[Saved data entries]
# # #

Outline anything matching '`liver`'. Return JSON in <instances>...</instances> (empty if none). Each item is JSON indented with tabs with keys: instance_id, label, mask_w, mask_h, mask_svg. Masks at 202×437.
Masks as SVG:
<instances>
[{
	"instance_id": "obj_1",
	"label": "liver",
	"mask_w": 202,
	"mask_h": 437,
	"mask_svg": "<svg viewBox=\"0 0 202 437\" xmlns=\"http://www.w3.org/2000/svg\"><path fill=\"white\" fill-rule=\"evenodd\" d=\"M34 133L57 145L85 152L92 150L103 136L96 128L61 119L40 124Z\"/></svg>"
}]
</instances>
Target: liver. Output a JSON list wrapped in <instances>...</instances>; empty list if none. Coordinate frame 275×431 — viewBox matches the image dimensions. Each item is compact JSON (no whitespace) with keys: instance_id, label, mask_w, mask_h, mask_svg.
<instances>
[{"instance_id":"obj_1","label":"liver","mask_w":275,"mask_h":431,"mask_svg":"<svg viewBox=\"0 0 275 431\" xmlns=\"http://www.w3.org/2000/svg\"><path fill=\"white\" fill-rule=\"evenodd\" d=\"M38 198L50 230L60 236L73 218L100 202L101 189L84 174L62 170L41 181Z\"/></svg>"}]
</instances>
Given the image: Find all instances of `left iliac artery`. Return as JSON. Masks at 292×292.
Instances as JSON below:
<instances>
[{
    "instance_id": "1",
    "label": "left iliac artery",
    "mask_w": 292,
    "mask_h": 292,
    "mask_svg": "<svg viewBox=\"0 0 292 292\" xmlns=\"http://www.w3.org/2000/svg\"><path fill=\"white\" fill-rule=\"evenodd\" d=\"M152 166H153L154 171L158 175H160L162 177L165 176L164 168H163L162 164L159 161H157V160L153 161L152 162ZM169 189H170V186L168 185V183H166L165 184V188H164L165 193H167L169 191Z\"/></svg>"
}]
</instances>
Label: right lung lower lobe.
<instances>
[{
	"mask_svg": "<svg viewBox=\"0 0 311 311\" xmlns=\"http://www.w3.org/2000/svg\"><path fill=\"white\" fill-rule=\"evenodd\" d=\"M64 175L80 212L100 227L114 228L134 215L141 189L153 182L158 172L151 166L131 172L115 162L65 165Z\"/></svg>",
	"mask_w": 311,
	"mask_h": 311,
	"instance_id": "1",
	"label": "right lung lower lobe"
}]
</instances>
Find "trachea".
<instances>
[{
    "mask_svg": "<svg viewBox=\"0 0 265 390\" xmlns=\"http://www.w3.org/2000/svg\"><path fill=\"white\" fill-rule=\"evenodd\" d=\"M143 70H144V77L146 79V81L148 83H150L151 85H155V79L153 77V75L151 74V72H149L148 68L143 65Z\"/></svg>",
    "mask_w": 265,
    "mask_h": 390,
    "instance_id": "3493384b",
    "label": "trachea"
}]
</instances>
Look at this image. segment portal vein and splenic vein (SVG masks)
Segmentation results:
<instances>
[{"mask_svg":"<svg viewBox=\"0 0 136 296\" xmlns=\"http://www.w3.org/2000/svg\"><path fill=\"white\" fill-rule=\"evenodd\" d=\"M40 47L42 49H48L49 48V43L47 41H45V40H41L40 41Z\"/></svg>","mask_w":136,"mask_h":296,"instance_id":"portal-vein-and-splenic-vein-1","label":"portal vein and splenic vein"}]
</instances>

# # #

#### EXERCISE:
Select every line of the entries above that contains the word "Find". Treat case as significant.

#### TASK OUTPUT:
Given the image: Find all instances of `left iliac artery`. Return as JSON. Masks at 292×292.
Find "trachea".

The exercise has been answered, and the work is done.